--- Aim of the exercise ---
After finding the line that holds "Lista de livros" below, set down that line and the rest through the final one exactly, leaving the pictures out.

--- Provided data ---

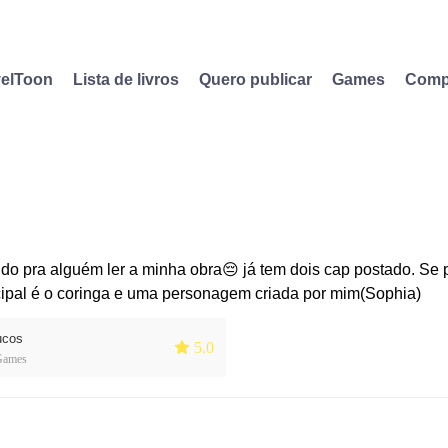
elToon
Lista de livros
Quero publicar
Games
Comp
do pra alguém ler a minha obra😔 já tem dois cap postado. Se
cipal é o coringa e uma personagem criada por mim(Sophia)
ucos
 5.0
Games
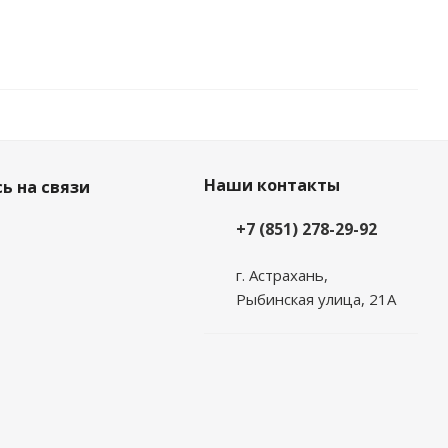
Наши контакты
ь на связи
+7 (851) 278-29-92
г. Астрахань,
Рыбинская улица, 21А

--- Result ---
Lista de livros
Quero publicar
Games
Comp
do pra alguém ler a minha obra😔 já tem dois cap postado. Se
cipal é o coringa e uma personagem criada por mim(Sophia)
ucos
 5.0
Games
Наши контакты
ь на связи
+7 (851) 278-29-92
г. Астрахань,
Рыбинская улица, 21А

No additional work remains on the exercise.